(Images with pose keypoints)
=====
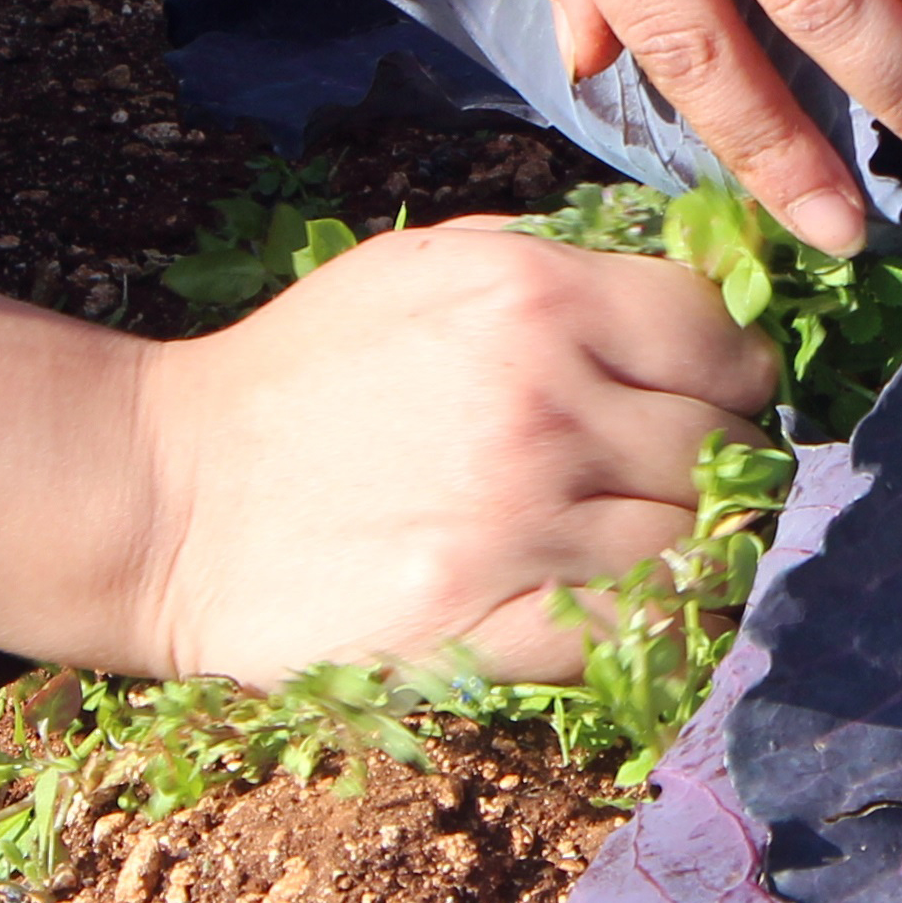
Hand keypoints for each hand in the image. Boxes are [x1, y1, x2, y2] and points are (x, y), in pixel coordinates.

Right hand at [119, 220, 777, 683]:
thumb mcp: (426, 267)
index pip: (723, 336)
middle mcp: (544, 403)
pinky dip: (657, 628)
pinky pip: (646, 637)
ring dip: (694, 553)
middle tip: (669, 483)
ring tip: (648, 547)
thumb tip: (701, 288)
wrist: (169, 497)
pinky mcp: (487, 626)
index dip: (732, 373)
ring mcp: (519, 522)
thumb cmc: (302, 375)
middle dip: (718, 466)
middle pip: (728, 446)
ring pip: (702, 547)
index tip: (707, 398)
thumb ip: (561, 265)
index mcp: (533, 295)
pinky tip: (624, 610)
=====
*PROMPT*
You need to copy every entry exactly, taking out only the pictures.

*EXERCISE SOLUTION*
Hand keypoints for each hand in the image. Boxes are [x1, y1, x2, y2] and points are (x, y), in pixel coordinates.

Right hand at [119, 220, 777, 683]:
thumb mcp: (426, 267)
index pip: (723, 336)
middle mcp: (544, 403)
pinky dip: (657, 628)
pinky pip: (646, 637)
ring dip: (694, 553)
middle tip: (669, 483)
ring tip: (648, 547)
thumb tip: (701, 288)
wrist: (169, 497)
pinky mcp: (487, 626)
index dip: (732, 373)
ring mcp: (519, 522)
thumb cmc: (302, 375)
middle dip: (718, 466)
middle pip: (728, 446)
ring pip: (702, 547)
index tip: (707, 398)
thumb ip: (561, 265)
index mcp: (533, 295)
pinky tip: (624, 610)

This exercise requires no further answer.